White Rotary Treadle Sewing Machine
By 1915 every household in America had a treadle sewing machine. Most mom’a made the clothes. The well-to-do used a seamstress. I bought the machine froze up – belt broken. The belts are leather and use a clip to hold them together.
The vase was normally given as a wedding gift. Along came kids. As you might have guessed not many survived.
Victorian Floor Lamp
The floor lamp is hand hammered wrought iron – original. The shade not.
Decorated Glass Oil Lamp
This Gone with the Wind double hurricane lamp dates back to an era in Kaukauna when the City had electricity and the rest of the surrounding farm area did not.

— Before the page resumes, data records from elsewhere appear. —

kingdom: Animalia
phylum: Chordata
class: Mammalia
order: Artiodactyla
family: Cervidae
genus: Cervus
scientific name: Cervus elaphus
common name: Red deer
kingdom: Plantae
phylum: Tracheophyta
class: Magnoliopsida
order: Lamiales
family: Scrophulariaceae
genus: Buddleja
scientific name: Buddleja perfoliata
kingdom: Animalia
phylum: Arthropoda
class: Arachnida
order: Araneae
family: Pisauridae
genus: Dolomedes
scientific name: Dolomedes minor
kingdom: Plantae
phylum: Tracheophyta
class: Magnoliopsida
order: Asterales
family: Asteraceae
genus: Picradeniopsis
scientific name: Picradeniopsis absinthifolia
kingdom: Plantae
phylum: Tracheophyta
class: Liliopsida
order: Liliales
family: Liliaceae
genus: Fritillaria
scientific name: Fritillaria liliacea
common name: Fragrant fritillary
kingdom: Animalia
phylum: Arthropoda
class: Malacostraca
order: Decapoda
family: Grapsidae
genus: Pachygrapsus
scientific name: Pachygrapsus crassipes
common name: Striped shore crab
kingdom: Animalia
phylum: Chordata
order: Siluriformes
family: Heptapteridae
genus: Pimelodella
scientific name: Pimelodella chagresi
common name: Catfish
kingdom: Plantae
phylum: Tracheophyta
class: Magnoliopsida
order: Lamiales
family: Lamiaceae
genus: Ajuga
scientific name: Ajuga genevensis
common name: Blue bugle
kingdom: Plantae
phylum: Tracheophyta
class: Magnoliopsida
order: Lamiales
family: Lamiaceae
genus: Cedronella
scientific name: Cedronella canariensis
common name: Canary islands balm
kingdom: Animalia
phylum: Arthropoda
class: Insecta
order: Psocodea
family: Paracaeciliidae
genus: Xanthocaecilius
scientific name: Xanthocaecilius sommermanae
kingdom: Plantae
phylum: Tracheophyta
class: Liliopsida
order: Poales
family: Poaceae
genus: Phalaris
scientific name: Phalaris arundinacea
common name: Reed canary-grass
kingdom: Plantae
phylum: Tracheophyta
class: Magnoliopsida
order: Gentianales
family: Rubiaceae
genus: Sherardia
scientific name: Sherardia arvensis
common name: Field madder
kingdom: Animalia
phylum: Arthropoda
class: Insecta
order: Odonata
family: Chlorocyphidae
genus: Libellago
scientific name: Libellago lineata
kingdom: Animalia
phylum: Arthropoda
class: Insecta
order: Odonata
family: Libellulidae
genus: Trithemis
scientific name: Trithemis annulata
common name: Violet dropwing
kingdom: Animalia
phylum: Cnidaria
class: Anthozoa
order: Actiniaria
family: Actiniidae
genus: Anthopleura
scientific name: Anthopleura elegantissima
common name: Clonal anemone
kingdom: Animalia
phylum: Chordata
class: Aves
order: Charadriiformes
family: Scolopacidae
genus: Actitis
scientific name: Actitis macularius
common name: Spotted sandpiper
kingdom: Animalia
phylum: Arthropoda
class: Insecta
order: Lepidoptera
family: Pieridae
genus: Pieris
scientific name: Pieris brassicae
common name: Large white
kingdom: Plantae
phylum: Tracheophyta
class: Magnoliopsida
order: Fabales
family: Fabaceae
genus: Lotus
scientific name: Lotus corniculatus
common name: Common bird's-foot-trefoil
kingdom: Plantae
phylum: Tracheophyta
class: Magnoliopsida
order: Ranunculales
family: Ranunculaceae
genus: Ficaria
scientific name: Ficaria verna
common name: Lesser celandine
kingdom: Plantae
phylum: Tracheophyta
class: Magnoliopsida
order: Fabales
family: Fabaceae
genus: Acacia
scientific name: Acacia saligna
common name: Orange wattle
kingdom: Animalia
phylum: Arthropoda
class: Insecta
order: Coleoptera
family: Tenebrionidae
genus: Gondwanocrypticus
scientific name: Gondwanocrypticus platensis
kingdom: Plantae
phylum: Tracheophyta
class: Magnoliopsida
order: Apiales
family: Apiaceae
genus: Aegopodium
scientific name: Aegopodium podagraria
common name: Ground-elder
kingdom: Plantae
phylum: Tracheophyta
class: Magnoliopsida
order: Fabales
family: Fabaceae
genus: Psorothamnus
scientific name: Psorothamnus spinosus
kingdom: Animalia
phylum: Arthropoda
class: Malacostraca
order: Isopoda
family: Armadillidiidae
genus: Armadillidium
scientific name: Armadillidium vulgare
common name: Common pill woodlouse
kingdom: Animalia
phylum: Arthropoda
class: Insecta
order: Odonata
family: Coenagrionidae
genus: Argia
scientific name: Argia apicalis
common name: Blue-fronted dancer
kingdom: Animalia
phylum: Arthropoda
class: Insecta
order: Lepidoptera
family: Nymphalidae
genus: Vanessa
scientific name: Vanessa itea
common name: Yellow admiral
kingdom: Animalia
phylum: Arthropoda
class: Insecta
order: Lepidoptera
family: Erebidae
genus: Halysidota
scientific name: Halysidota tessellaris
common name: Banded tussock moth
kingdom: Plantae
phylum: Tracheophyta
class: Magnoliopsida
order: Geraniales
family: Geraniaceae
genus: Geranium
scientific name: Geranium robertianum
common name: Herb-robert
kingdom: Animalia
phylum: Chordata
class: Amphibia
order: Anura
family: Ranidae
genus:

The City got electricity in 1907 and the farms in 1930 when the Rural Electrification Act was passed.
Artistic cast base with standard globe and chimney.
Every pint sized kid like Quadine had their dolls – a different world. Here is a very old Victorian doll with hand-made clothes and hair.
Mom and Dad were members of the Wisconsin Geological Society. This quartz crystal weighs 20.6 lbs and is 9 inches high not counting base.
Unlike large theaters with organs, smaller theaters like in Kaukauna would have had an upright piano that someone would have played the score to go with the movie. When the movies changed to sound, the musicians were no longer needed.
Small hand outs were typical of the early theaters. In the early theater dish days, grocery days, amateur nights were all part of the theater.
I bought the original in bad shape, water stained, had it restored as best as possible.
Bob Hope Poster
Let’s Face It, 1943. In the bottom corner there is a hand written 43/312. That helps to authenticate that the poster is an original.
Roger Rabbit Poster
1988 poster “Im Not Bad.” I am just drawn that Way” has gold and silver in it – much needed for my house.
Bell & Howell Model 71 35mm movie camera dates back to about 1935. It has a 400-foot “mickey mouse” ear on the back that holds 400 feet of film.
This was mom’s tint box used to tint b/w photos. The photo of herself on the left she also hand-colored.
Mom collected tea cups. She said that the best cups had four legs. There are also mustache cups in the collection. They are kept in a “lawyer’s bookcase” that came from one of their uncles.
Mom liked to pick up small vases/statues/ceramic dogs ending up all over the house
Mom had been growing this at her retirement home. One day when I stopped over mom was a bit down in the dumps. “Now I have a criminal record” she said. Mom was called into a manager’s office at the retirement complex. She had to sign a paper admitting that she had been taking cuttings from Christmas cactus plants in the hallway lobby. She had to promise that she would take no more cuttings — that’s the story of mom’s criminal record.